Cellular and Low-Power Devices

2G, 4G, and 5G cellular products correspond to separate MIC appendices, plus you need carrier approval on top. Handheld devices require SAR testing. Low-power short-range devices fall under Appendix 49 — 433MHz and 868MHz may qualify for exemption under certain conditions, but you need to verify power levels item by item.

Automotive Wireless — Appendix 50

Automotive wireless maps to Appendix 50. One standard number gets misused constantly: JIS D0203 covers waterproof and humidity testing, not thermal shock or vibration. Vibration testing corresponds to JIS D 1601. Also, high/low temperature and vibration tests are OEM reliability requirements, not MIC mandatory tests. TELEC certification itself doesn't require the -30 to 85 degree cycling.

  3. Universal Required Tests and 2026 Additions

Frequency accuracy, transmission power, occupied bandwidth, and spurious emissions apply to all wireless devices. Human exposure assessment depends on use case — fixed installations use MPE, while handheld and wearable devices require SAR testing.
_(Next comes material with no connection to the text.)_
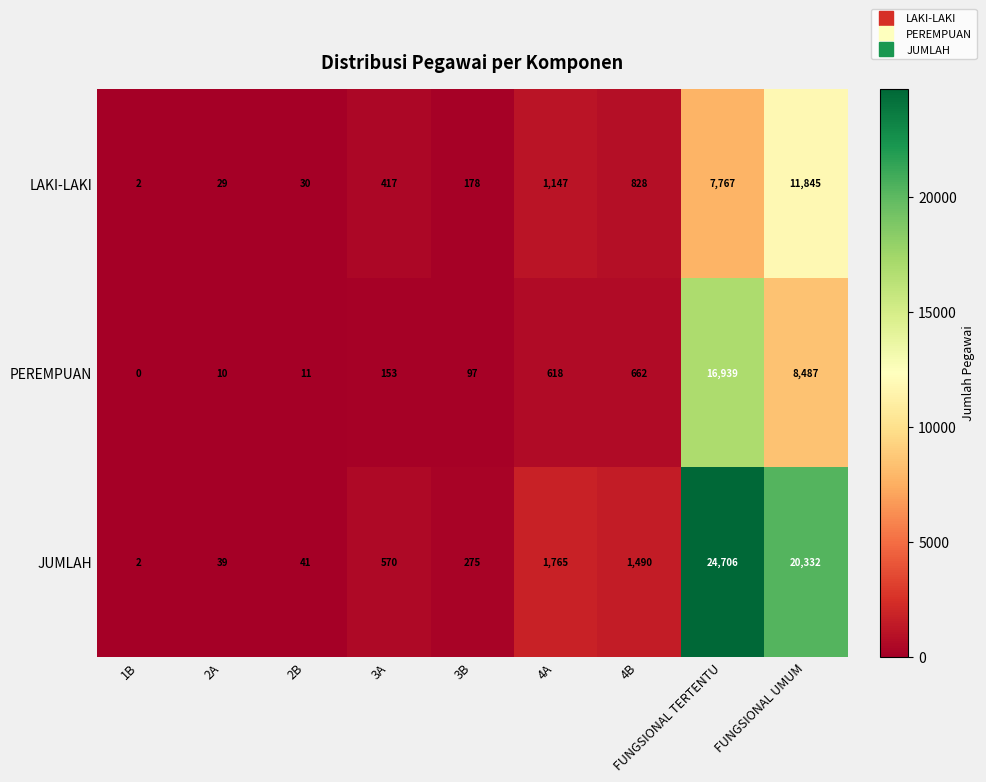

What value does the PEREMPUAN series have at FUNGSIONAL TERTENTU, to the nearest 100?

16900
On the EMC side, VCCI is Japan's mandatory整机 EMC requirement — it's not optional. TELEC covers RF emissions; VCCI covers conducted emissions from 150kHz to 30MHz. Two separate systems, each managing their own domain.

Starting February 14, 2025, wireless products with USB-C ports face an additional test. The new regulation tests RF interference during USB-C charging — essentially RF spurious emissions. Don't confuse this with PSE electrical safety testing. The MIC Radio Act tests RF only, never safety.
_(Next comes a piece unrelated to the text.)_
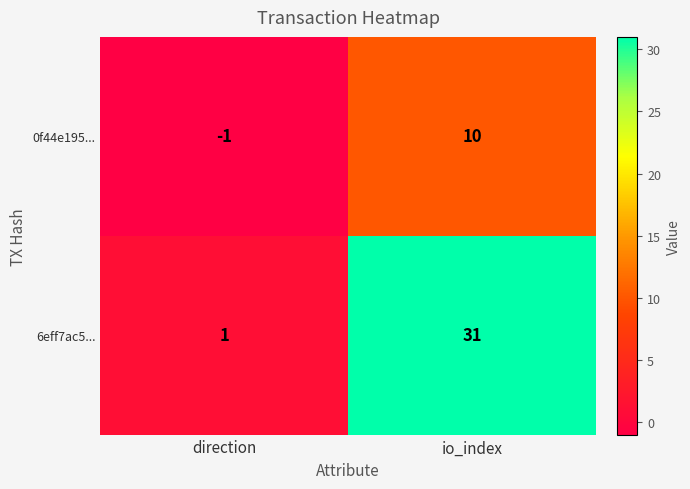

Rank the series at direction from lowest to highest value.

0f44e195..., 6eff7ac5...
For labeling, JIS C 9913 allows QR codes to display Giteki information. Amazon Japan has been checking aggressively this year — products must display the Giteki number or face immediate delisting. Maximum penalty for violations is 100 million yen. Take it seriously.

  4. MIC Certification Types and Timeline

Type Certification vs. Single Unit

Mass production manufacturers should go with type certification — one approval covers the entire model batch. Single unit certification only suits small sample quantities, costs more, and can't be reused.

Agent Requirements and Review

Overseas manufacturers must appoint a Japan-based local agent to submit applications. After market entry, a Japan domestic responsible party must be designated for market surveillance cooperation. Pure lab RF testing takes 2 to 3 weeks. RCB review adds another 1 to 2 weeks. If rework and retesting are needed, the total cycle stretching to 4 to 6 weeks is normal.

The top priority for MIC certification is matching the correct appendix to your actual frequency band. Get the appendix wrong and everything after is wasted effort. Standard version, channel configuration, and spectrum open status — verify these three before submission. Takes minutes, saves massive headaches.